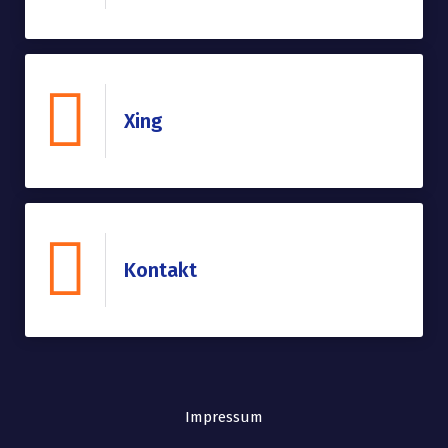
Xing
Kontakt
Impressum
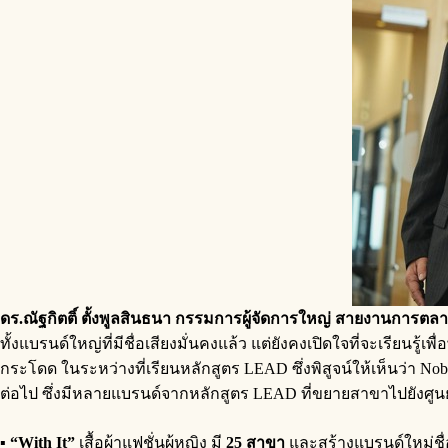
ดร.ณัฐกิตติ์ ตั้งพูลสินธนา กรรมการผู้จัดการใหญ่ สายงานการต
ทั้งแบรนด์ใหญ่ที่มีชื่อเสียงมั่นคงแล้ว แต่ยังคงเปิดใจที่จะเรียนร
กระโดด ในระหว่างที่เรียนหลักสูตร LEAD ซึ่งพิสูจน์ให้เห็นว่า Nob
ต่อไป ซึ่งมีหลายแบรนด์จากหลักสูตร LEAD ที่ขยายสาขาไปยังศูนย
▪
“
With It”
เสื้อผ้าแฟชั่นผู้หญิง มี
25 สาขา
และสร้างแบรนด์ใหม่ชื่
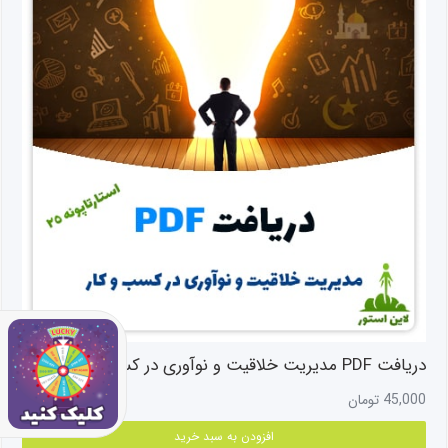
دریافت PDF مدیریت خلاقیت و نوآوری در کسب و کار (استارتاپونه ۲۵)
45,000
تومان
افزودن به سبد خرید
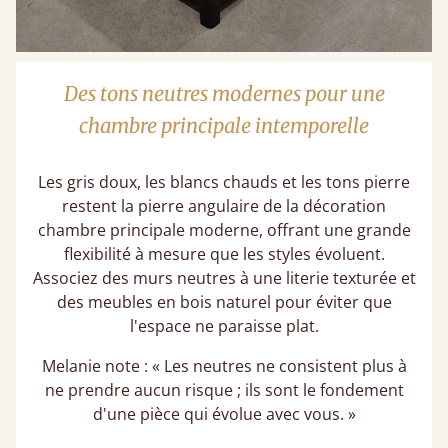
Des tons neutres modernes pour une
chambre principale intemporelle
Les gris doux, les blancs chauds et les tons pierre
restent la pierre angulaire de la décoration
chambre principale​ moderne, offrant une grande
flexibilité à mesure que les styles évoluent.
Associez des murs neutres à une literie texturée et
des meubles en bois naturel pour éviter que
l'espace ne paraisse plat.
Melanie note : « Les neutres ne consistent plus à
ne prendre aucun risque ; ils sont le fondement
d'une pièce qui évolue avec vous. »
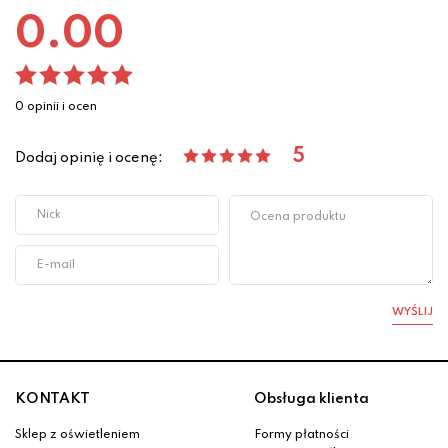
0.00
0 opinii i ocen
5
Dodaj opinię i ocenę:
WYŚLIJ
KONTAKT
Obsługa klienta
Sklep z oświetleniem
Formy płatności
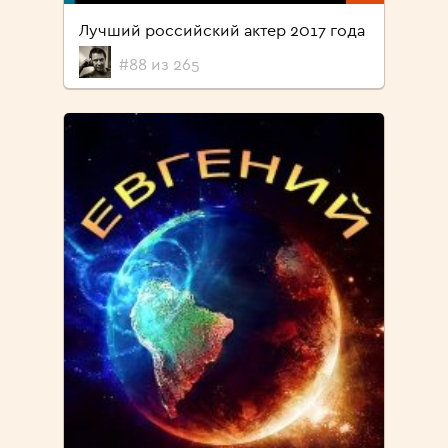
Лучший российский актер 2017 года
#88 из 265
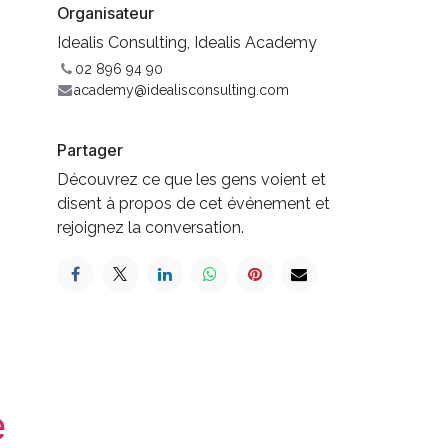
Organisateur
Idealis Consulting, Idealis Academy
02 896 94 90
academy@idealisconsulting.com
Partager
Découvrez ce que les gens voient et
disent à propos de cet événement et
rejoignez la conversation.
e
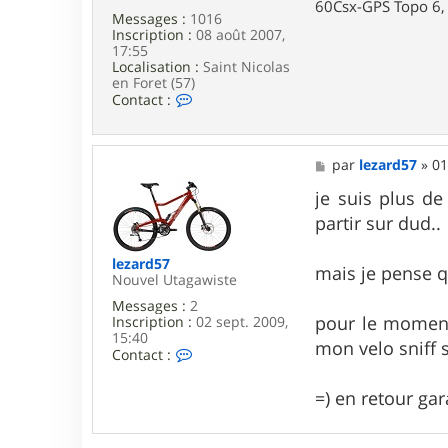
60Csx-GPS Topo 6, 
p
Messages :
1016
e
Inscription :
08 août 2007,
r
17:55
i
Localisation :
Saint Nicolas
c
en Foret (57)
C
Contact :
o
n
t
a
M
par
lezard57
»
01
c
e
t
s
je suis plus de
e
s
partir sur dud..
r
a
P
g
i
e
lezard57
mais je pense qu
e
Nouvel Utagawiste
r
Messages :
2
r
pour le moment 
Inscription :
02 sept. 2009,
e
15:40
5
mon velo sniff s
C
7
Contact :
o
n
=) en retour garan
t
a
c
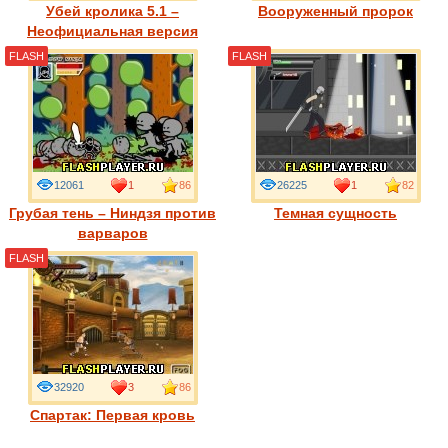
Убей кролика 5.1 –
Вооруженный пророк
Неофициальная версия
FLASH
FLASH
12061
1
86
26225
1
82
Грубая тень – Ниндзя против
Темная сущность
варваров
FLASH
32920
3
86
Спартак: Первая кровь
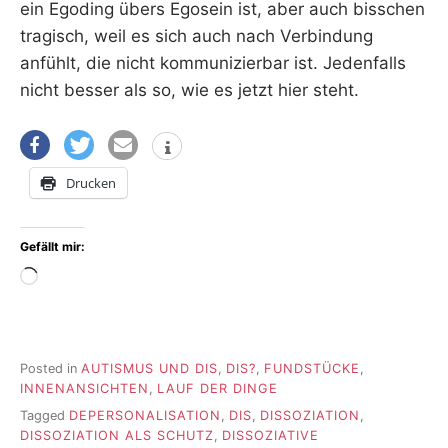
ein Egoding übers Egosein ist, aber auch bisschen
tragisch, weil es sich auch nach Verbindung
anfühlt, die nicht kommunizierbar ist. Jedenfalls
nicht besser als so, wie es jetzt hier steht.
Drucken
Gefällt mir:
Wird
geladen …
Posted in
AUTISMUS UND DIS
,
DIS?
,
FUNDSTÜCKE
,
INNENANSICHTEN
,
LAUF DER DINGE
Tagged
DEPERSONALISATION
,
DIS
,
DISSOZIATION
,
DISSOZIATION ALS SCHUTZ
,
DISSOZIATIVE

== What to work on ==
Substitute "beiges doux" for "gris doux" in the lines starting with the one containing "Des tons neutres modernes pour une" and going on through the one containing "flexibilité à mesure que les styles évoluent.", changing nothing else. Give back only those lines.

== Expected output ==
Des tons neutres modernes pour une
chambre principale intemporelle
Les beiges doux, les blancs chauds et les tons pierre
restent la pierre angulaire de la décoration
chambre principale​ moderne, offrant une grande
flexibilité à mesure que les styles évoluent.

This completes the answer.